One of the Best Minds in Fashion, Former Model and the Creative Director of American Vogue Magazine
Grace Coddington Speech Sample
Brief Biography:
“If Wintour is the Pope . . . , Coddington is Michelangelo, trying to paint a fresh version of the Sistine Chapel twelve times a year,” Time magazine said in 2009, after Vogue’s creative director rather unexpectedly was launched into the public consciousness by the hit documentary The September Issue. Filmmaker R. J. Cutler’s revealing look at the inner workings of a fashion magazine brought into focus the high art and down-to-earth dedication Grace Coddington has always brought to the lavish portfolios at the heart of each issue.
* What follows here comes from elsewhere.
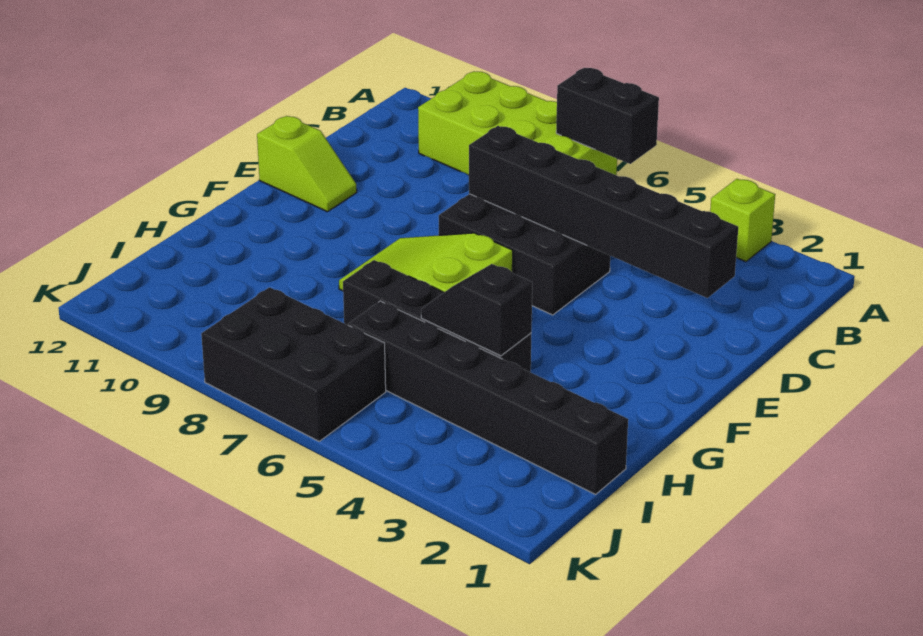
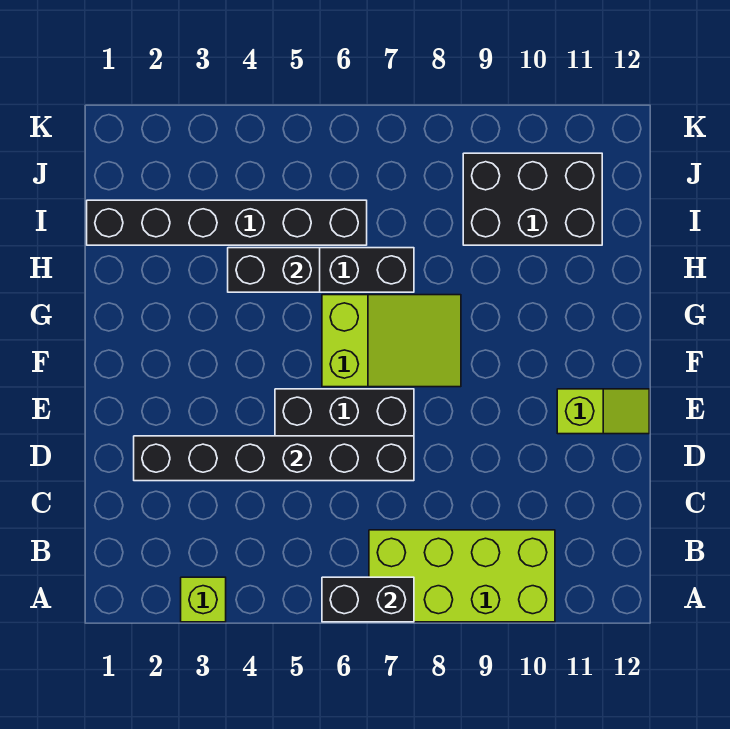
lime slope E11:E12 level 1 top 12 -> lime slope E11:E12 level 1 top 11
black slope H4:H5 level 2 top 4 -> black brick H4:H5 level 2
black brick J6:K8 level 1 -> black brick I9:J11 level 1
For more than four decades, Coddington—a onetime model turned master stylist—has collaborated with the best photographers and hair and makeup artists in the business to create what amount to moving pictures on the page. An Yves Saint Laurent–clad Alice (played by model Natalia Vodianova) tumbles down the rabbit hole with the White Rabbit (the designer Tom Ford); a Toto-toting Dorothy (actually the actress Keira Knightley) vogues on the Yellow Brick Road in head-to-toe Lanvin.
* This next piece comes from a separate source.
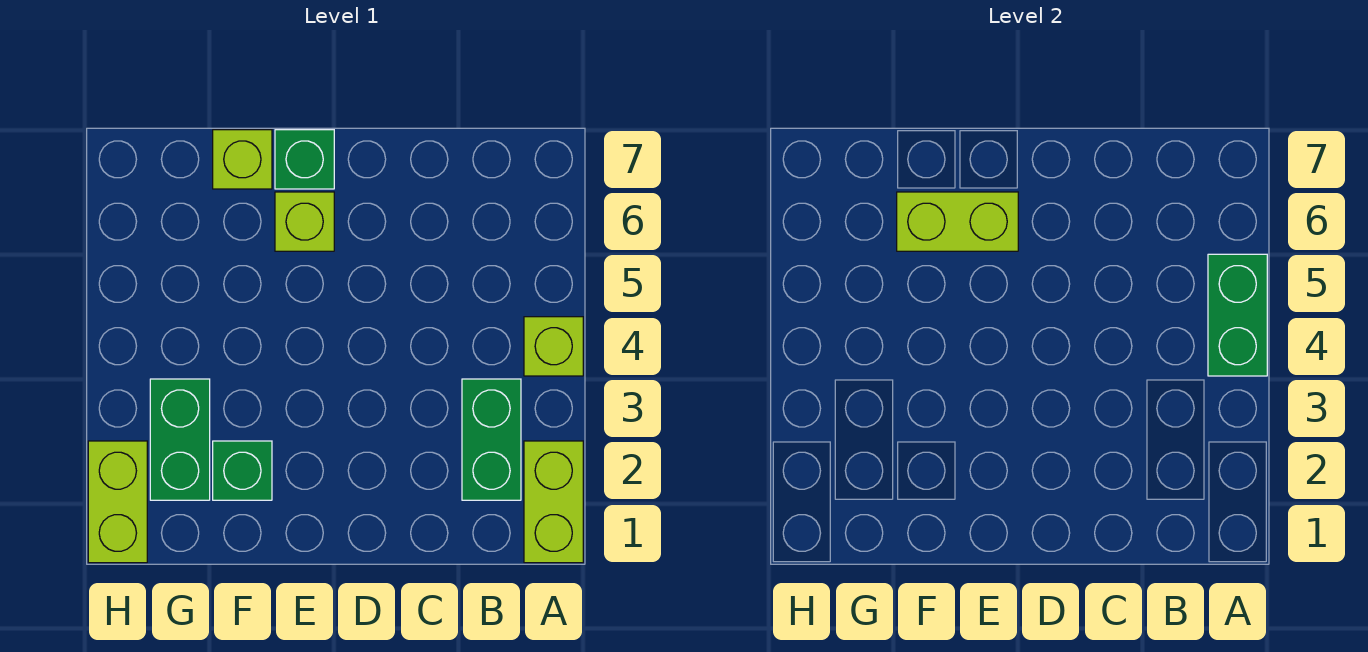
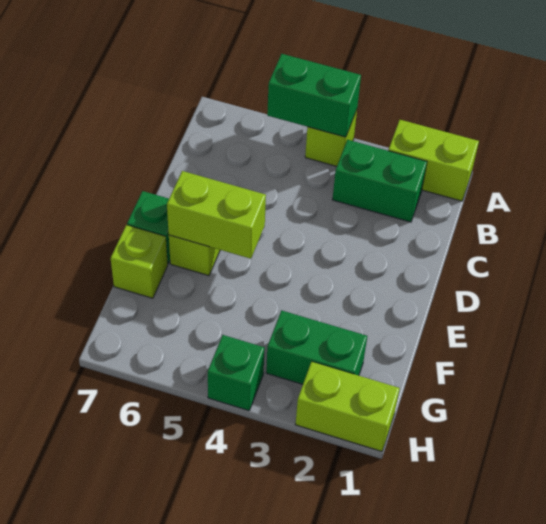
lime brick E6:F6 level 2 -> lime brick E5:E6 level 2
green brick F2 level 1 -> green brick H4 level 1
Each of Coddington’s fantasias has a practical purpose, as well: to showcase the season’s most important runway looks. “She has an incredible instinct for the next thing,” the fashion critic Suzy Menkes has said. Coddington’s halo of flame-red hair is a familiar sight in the front row at fashion shows, where she sketches all the numbers that catch her eye. A visual narrative of sorts is assembled on the racks that line the hallways of Vogue’s headquarters in Times Square; it might look like a jumble of sequins, fur, tulle, feathers, and leather, but, she has said, “I have a sequence, a kind of story, in mind.”
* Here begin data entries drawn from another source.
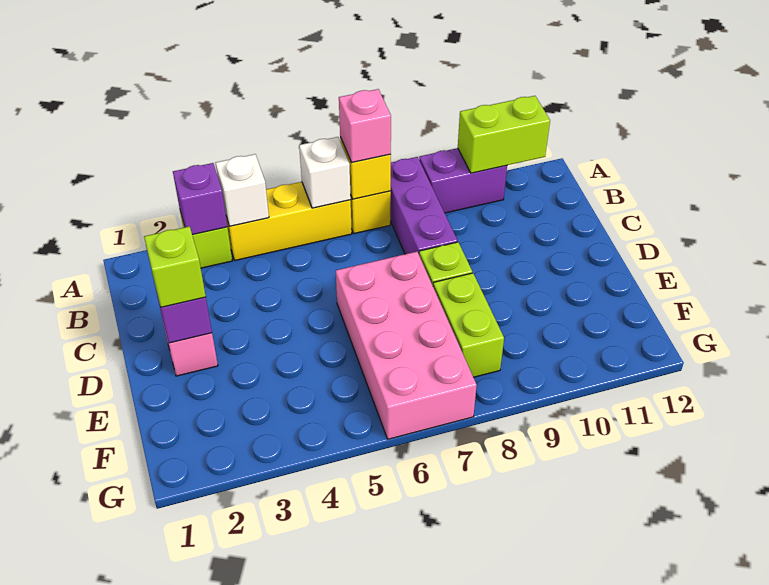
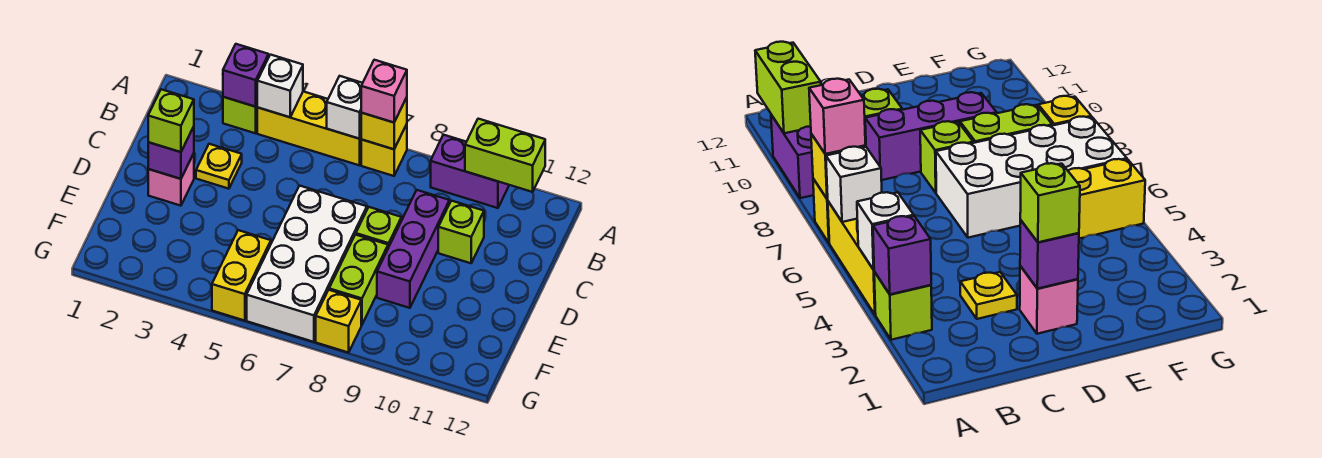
purple brick A8:C8 level 1 -> purple brick C9:E9 level 1
none -> yellow plate C3 level 1
none -> lime brick C10 level 1
pink brick D6:G7 level 1 -> white brick D6:G7 level 1
none -> yellow brick F5:G5 level 1
none -> yellow brick G8 level 1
Before Coddington became “Fash Ed. Supreme”—as the Absolutely Fabulous television character Patsy Stone once referred to Grace, her idol—she was the Cod, one of the most-photographed faces of sixties Swinging London. She modeled minis for Mary Quant and cutting-edge hairstyles for Vidal Sassoon, who gave her a radical geometric bob that catapulted them both to fame. Coddington was a “huge celebrity in that world, an incredible beauty,” Anna Wintour, Vogue’s editor in chief, once recalled. “I was in awe of her.”
There was no such thing as a stylist when Coddington got her start: The girls all carried their own wigs, makeup, and jewelry, transforming themselves to suit the job. Grace seemed to have a particular knack for this, always pulling just the right piece out of her bag. As the decade came to a close, she turned that talent into a career as a fashion editor. At British Vogue, she began making the fantasy travelogues that would become her signature. She went to great lengths to get the shot. For her mentor, the photographer Norman Parkinson, she climbed a Grecian column to set off smoke bombs at the feet of her model, Apollonia van Ravenstein. For the exacting Guy Bourdin she tipped vats of cerulean-blue dye into the ocean to achieve the brilliant shade he demanded. Once, she hatched a scheme with the seventies übermodel Jerry Hall to smuggle exposed rolls of film from a Norman Parkinson shoot out of the USSR in Hall’s makeup bag. All “in pursuit of fashion glory,” Coddington wrote in the 2002 chronicle of her work, Grace: Thirty Years of Fashion at Vogue.
Since 1988, she has been Vogue’s creative leader, encouraging the team to push beyond the frame. “I like to give the photographer a starting point and then let him or her go as far as possible,” she told the magazine in 1993. Wrote Wintour, in the preface to Grace: “[S]he inspires and challenges them like no one else.”